Sunday, May 05, 2013

Over-stimulated

I should note that there is no point to this, but to just write an observation, I guess.

When you have a young child (or care for one), you'll see them experience what moms tend to call "over-stimulation". It's generally a result of a very busy/hectic/active period of time and exacerbated by missing a nap or bedtime, going off their normal routine, or even an excess of sugar. For example, you take them to another child's birthday party, and there are games and activities and lots of cake, and they spend a couple of hours running around with a bunch of other kids and having a grand time of it. Get them in the car afterward, maybe even get them home, and something in them wants to keep going and going, but they've long passed their mental and/or physical capabilities of doing so. They're irritable, cranky, tired, over-reactive, emotional, and they don't know yet how to stop, take a breath, take a break, etc. (much less recognize what's going on).

At this point, the adult steps in and finds a way to help guide the child to a calmer state so that they can catch up with their senses. We make them sit down. We remove further stimulus by turning off the tv or moving them to a different environment. We soothe them and help them transition from this frantic state of being to one of quiet and peace. It takes a lot of damn work, too, because they're almost locked inside that vibrating, buzzing, stimulated mindset even though they really can't take in anymore input. They're a computer that needs a defrag, for crying out loud.

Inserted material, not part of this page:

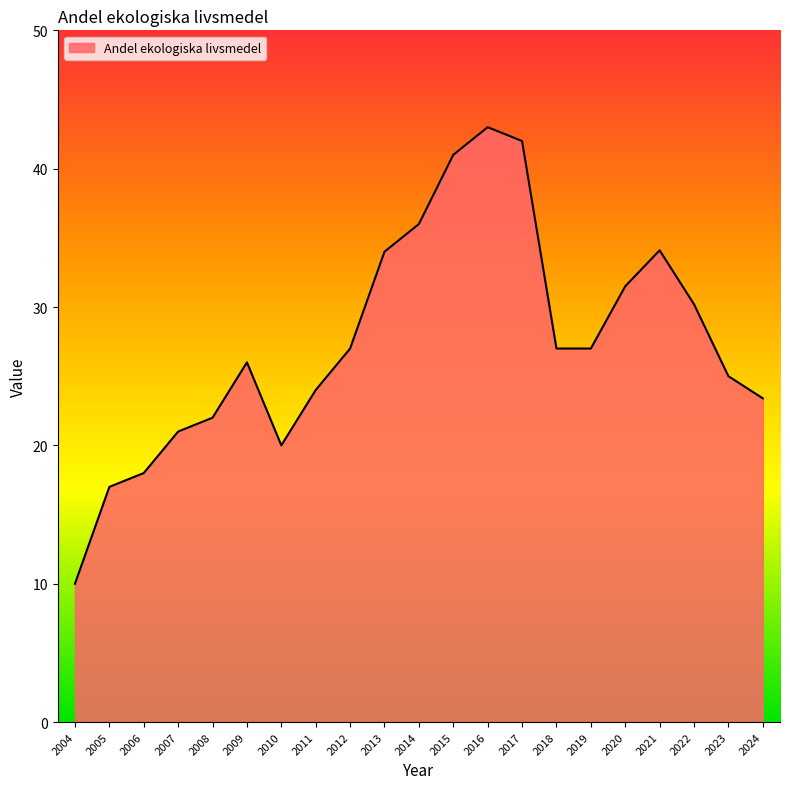

Where is the first local maximum?

2009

Somewhere, over time, we can handle more stimuli, and we learn how to recognize this moment for ourselves as we grow up. We reach that point of over-stimulation, and we give ourselves our own version of a time-out by changing rooms or putting on some soothing music or a hundred other things that adults call "me time" or "down time" or "taking a moment".

Sometimes, I drive myself into that state without realizing it's happening until the anxiety symptoms are signalling that it's too late, and I've driven myself off a proverbial cliff. I was getting better at recognizing it while I was on medication, so it happened less often, but it still happened.

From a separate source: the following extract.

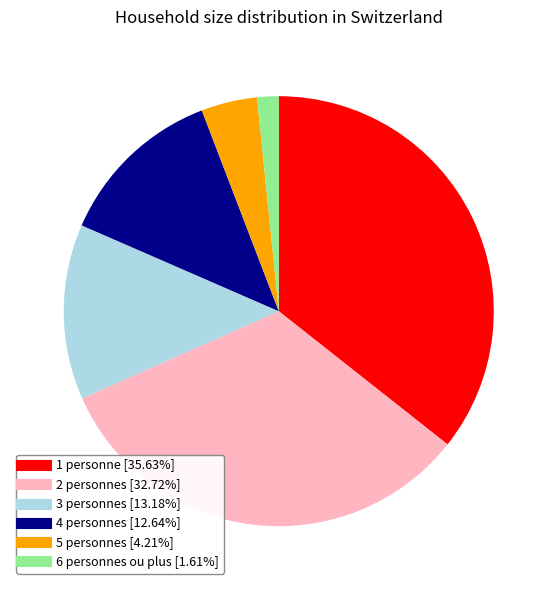

Does any single category account for the majority?

No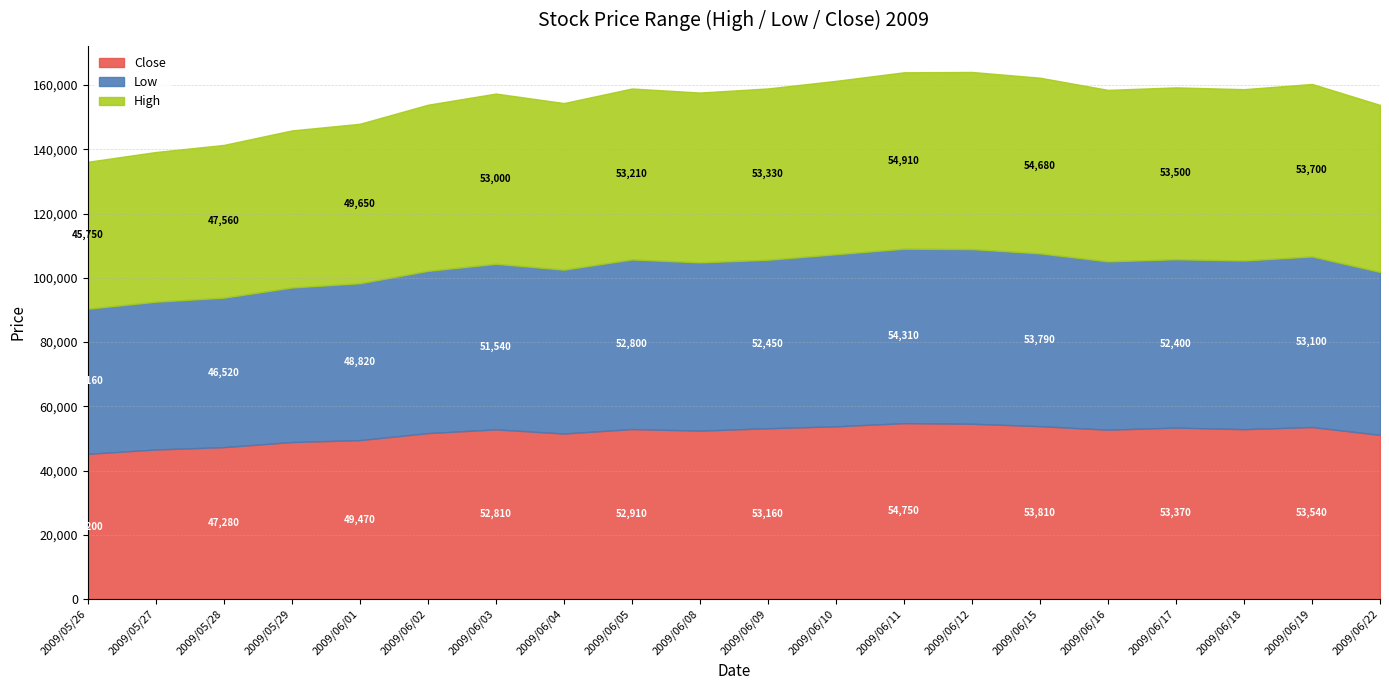

What is the highest value of the Close series?

54750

It's like cycling through a mini manic episode. There's a rush of emotional upheaval (good or bad, depending on the circumstances) amidst events or circumstances that are often unexpected or unplanned, and throughout it all, from beginning to end, I'm up, I'm down, I have multiple trains of thought careening around my head at once, and I'm acting on most of them either through actions or conversations or both. There's an intensive pace to it all, and I'm in the moment and of the moment, and the moment is bigger than life.

But just like that kid at the party, it goes too far, too fast and wants to keep on going long beyond the moments it was meant for. There's an abrupt end to things, an end to the bridge, and I forgot that my brakes need time to slow me down before stopping. So, I try to continue onward to the next thing. After all, I have momentum now! I can't stop just because whatever was going on has stopped! I must do the next thing and the next and the next!

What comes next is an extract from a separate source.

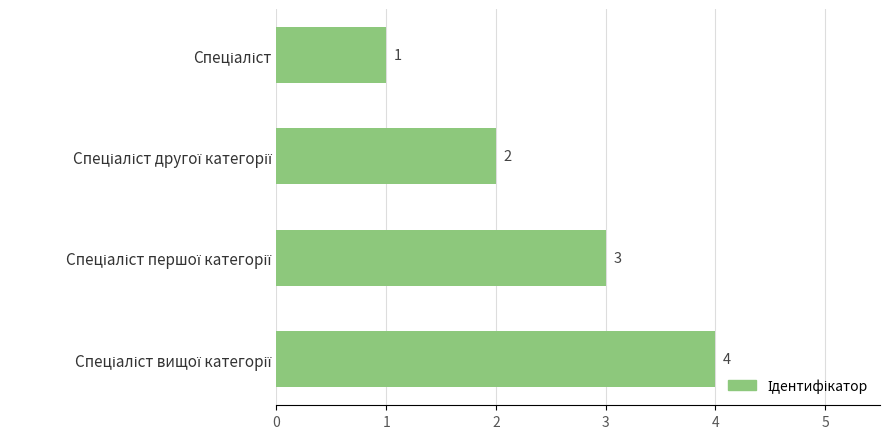

What is the difference between the maximum and minimum values?

3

And somewhere along the way, I realize that my hands are shaking or that I've tensed up to the point that my muscles are strained and aching. I went into fight or flight mode and my nerves are humming and raw. My heart is racing, and I can't catch my breath, much less draw in a deep one to slow it all down. And if something isn't done soon to stop it, there's a complete seizing that leaves me curled in a ball, shuddering and shaking, fists clenched so tight that there are half-moons in my palms, and I just. can't. breathe.

And here I am, still trying to continue on with "the next thing", because that's what I've locked myself into doing. I'm over-stimulated, and somewhere inside my mind, there is no way but onward. I've forgotten that simple need to stop, take a breath, change my environment, turn off the now far-too-loud sounds. Sometimes, I recognize this is what's going on, but just can't switch gears to fix it.

That's where Mike steps in if he's around. He's learned to recognize it when he sees it, and I've learned to try to ask for help when I realize it's happening but just can't stop it. He becomes the adult while I'm the over-stimulated child. He pulls me away from that "next thing" and hugs me tight or sits me down. He gives me half a Xanax and runs his hand over my back, keeps me from curling my hands into fists, strokes my hair. He soothes, helps me remember how to breathe.